A cada cerdo le llega su San Martín. Un poco de paciencia, que todo llega. En nada podrán cagarse en la tumba de lobo todo aquel que lo desee.
De que no sé que vio Lagartija en el aberrante lobo. Cuando este era un mierda, un miserable, un mediocre, un cobarde, y un asqueroso hijo de puta. Menos mal que se dio cuenta a tiempo y pudo mandarlos a la mierda.
Lobo era un ente vomitivo que daba asco solo de mirarlo y que con su mera su presencia se impregnaba el lugar de un olor a mierda que lo contaminaba todo.

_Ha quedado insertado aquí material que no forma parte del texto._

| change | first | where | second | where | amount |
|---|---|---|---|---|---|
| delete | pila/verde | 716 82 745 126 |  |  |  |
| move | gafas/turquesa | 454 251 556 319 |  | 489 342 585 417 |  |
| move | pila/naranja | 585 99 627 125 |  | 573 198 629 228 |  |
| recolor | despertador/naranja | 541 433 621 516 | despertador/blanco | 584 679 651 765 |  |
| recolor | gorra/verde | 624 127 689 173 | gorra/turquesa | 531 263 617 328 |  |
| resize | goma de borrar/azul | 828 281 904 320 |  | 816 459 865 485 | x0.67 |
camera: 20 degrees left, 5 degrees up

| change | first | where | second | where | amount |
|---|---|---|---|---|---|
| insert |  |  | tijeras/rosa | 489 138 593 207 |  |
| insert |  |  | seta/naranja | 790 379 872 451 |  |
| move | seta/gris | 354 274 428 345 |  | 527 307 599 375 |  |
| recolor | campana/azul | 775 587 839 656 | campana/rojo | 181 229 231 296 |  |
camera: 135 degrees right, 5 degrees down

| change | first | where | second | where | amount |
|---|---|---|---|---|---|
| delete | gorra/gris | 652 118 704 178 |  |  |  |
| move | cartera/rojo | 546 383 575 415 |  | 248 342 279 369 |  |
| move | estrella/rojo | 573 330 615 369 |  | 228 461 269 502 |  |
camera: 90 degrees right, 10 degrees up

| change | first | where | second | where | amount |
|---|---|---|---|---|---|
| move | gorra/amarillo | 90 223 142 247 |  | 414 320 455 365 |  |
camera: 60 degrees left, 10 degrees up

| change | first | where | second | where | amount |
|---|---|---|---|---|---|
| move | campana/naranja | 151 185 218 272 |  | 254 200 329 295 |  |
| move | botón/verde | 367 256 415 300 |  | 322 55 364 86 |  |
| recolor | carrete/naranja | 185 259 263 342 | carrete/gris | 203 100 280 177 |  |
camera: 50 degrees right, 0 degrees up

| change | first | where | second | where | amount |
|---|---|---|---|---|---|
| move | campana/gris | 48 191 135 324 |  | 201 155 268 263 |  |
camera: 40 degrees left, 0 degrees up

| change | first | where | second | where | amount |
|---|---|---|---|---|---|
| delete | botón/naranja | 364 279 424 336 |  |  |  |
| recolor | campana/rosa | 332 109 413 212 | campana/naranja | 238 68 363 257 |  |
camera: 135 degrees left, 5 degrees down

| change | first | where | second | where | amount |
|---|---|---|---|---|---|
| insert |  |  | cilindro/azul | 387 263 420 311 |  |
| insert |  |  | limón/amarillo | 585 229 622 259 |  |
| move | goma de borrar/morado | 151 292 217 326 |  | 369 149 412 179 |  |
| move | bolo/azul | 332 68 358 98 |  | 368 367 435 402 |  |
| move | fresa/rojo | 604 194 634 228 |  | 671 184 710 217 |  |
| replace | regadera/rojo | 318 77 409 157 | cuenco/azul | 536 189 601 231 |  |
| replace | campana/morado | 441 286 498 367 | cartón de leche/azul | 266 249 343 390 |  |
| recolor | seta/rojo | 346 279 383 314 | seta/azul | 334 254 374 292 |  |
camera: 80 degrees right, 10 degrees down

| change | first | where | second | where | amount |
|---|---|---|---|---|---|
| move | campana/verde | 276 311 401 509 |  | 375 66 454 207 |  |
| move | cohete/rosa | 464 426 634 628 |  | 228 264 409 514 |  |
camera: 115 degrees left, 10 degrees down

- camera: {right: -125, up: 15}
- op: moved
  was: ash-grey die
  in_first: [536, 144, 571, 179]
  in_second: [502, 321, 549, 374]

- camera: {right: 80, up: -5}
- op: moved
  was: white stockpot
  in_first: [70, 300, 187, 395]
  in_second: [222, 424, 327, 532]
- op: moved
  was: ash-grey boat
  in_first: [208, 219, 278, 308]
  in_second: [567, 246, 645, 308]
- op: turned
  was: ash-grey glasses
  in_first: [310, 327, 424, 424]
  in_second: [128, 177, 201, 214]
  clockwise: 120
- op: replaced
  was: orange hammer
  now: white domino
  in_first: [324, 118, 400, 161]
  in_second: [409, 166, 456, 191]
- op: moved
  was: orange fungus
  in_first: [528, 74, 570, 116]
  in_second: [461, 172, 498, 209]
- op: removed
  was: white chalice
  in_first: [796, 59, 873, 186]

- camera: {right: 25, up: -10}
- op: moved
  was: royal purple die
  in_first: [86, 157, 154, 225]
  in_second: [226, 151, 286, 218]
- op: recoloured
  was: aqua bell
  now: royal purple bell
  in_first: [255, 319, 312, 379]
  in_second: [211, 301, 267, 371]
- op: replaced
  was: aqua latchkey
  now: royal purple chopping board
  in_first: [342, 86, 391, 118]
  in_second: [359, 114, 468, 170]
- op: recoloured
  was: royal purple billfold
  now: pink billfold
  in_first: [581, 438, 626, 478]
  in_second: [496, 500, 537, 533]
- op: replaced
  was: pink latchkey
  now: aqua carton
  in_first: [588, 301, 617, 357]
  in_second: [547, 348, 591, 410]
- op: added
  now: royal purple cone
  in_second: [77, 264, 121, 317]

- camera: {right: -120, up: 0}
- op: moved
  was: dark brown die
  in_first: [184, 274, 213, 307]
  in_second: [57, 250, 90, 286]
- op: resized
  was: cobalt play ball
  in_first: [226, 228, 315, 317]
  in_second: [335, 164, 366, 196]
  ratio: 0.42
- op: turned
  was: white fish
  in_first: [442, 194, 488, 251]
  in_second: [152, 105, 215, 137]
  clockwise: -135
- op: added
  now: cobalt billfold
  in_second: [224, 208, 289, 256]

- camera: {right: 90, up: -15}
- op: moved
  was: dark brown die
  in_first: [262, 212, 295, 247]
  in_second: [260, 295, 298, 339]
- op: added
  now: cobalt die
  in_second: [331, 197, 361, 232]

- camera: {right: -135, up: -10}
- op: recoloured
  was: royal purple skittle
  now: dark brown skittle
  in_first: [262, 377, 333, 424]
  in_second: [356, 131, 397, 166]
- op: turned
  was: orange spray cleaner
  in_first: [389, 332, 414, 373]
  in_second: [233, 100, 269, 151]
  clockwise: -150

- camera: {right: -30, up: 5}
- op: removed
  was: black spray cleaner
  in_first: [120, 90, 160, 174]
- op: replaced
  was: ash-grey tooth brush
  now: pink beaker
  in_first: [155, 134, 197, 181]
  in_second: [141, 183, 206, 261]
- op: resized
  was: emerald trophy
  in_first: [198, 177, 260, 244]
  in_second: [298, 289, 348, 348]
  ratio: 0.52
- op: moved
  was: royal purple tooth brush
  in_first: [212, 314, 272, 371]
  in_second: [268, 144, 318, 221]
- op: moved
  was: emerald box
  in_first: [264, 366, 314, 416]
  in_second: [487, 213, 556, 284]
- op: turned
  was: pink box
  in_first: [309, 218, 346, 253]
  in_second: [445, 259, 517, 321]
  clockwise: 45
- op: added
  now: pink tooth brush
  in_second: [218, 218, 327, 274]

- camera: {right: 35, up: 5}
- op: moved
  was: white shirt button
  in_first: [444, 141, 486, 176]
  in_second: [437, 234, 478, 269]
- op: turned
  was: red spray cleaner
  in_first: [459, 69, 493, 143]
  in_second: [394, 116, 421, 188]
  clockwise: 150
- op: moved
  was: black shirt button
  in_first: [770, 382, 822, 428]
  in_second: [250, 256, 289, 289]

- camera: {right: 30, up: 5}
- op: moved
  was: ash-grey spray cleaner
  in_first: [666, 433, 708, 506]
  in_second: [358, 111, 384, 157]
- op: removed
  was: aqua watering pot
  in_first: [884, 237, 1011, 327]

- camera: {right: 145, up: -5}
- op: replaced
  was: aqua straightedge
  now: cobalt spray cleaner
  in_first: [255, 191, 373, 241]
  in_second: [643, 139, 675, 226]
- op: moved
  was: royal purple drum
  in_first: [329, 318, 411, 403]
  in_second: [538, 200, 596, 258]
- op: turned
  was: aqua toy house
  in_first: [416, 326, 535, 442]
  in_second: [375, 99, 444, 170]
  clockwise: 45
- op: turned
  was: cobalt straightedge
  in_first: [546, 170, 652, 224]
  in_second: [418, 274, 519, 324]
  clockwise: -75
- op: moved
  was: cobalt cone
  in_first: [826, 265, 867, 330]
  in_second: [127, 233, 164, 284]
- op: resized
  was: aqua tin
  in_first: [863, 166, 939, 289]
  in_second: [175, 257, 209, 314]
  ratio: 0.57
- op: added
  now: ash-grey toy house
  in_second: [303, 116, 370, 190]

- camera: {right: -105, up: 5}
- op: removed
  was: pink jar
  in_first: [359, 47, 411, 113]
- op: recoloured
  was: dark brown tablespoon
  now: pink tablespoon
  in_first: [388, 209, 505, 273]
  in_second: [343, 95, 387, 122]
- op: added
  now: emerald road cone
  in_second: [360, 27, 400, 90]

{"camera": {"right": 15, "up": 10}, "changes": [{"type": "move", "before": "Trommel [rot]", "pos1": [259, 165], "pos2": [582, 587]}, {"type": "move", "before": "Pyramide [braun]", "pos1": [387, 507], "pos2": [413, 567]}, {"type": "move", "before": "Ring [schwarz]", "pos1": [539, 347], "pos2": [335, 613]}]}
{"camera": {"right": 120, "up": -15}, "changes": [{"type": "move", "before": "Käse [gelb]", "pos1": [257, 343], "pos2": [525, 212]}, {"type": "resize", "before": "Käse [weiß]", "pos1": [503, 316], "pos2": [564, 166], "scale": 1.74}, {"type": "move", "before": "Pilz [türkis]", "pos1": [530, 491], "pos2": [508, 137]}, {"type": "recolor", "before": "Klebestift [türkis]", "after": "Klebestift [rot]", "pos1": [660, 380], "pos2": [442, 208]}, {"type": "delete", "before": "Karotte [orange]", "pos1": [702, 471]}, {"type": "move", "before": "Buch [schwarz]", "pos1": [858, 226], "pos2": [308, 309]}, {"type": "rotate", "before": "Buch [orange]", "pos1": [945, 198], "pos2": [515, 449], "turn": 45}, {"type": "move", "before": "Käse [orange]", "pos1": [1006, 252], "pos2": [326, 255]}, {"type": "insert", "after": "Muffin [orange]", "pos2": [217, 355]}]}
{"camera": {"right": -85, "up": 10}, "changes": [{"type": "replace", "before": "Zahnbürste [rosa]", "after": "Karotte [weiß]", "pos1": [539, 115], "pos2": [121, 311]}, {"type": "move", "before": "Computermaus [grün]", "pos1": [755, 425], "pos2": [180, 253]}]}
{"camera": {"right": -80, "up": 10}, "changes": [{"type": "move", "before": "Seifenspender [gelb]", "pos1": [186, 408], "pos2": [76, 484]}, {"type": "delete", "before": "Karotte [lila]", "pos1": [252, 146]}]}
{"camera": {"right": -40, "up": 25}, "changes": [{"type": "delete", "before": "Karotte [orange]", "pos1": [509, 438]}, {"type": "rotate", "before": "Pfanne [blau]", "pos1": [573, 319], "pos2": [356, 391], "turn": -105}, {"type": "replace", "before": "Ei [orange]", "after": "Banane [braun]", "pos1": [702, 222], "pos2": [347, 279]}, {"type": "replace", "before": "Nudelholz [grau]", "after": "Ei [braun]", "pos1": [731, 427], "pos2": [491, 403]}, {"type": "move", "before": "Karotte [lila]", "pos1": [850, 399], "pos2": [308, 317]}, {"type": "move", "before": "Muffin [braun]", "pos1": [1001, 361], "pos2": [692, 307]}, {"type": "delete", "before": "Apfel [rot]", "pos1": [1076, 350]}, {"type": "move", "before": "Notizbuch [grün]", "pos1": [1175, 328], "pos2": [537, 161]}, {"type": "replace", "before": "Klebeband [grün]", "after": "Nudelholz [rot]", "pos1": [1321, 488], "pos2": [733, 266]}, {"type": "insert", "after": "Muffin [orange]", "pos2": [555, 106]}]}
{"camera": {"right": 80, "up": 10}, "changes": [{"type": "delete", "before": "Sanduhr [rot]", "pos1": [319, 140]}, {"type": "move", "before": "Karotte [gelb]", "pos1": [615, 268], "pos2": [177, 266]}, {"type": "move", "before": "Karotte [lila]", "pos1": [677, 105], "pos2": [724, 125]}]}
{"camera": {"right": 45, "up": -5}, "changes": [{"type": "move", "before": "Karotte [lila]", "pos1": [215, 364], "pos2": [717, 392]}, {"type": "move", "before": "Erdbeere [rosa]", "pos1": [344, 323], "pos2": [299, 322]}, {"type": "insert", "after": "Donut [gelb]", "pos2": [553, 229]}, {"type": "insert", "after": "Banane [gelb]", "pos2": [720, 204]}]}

Y, si era así en vida, cómo olerían sus repugnantes restos. Nadie podría aguantarlo. Por eso habría que enterrarlo muy hondo y con mucha cal viva encima de sus mal olientes y podridos restos para no hacer vomitar a la gente de bien.
A pesar de todos sus esfuerzos, lobo seguía siendo un mierda y un miserable, Y lo peor de todo era que a cada día que pasaba lo era más y más. Se iba incrementando su inmundicia sin remedio. Y, allí por donde pasaba ,dejaba un hedor de mediocridad insoportable. Además no tenia los cojones suficientes para reventarse la tapa de los sesos, por lo que encima era un cobarde asqueroso.